→ **PROBLEM STATEMENT**: Count the lines below that contain the string "second", with case counting, and reply with only that number.

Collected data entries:
• • •
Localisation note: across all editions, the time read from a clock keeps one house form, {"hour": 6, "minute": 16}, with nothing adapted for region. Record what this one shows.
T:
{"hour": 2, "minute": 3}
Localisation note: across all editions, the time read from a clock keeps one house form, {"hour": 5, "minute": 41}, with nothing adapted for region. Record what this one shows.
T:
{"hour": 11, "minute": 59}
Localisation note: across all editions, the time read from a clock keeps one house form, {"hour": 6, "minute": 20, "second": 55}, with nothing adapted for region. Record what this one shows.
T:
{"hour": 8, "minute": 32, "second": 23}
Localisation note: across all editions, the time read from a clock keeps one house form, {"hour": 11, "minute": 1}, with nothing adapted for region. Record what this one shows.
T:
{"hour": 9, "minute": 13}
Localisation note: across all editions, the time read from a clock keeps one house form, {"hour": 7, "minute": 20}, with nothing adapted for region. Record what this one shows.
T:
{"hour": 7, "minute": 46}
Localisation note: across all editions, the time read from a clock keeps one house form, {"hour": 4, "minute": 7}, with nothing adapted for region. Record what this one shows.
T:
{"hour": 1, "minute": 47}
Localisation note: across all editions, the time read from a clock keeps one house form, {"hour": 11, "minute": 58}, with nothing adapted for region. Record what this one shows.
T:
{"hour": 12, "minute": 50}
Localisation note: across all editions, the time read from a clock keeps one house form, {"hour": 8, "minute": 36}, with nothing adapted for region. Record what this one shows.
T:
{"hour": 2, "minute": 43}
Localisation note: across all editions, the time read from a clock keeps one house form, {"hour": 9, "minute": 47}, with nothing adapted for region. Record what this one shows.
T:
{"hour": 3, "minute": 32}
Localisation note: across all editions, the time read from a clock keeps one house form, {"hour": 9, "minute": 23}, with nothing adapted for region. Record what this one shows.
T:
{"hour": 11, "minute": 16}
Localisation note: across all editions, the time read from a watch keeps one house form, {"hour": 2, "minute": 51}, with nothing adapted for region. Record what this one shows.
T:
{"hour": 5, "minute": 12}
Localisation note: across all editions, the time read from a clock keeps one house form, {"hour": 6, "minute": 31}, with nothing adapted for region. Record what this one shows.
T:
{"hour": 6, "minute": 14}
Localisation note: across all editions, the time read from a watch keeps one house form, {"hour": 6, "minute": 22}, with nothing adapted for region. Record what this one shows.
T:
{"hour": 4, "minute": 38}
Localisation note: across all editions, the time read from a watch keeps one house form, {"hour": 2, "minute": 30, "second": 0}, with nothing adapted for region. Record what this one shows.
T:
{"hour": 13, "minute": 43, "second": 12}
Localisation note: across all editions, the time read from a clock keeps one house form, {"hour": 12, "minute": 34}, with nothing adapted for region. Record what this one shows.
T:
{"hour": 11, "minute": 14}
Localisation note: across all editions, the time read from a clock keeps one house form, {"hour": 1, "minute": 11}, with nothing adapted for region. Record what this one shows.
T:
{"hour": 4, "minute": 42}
• • •
→ **EXERCISE OUTPUT**: 4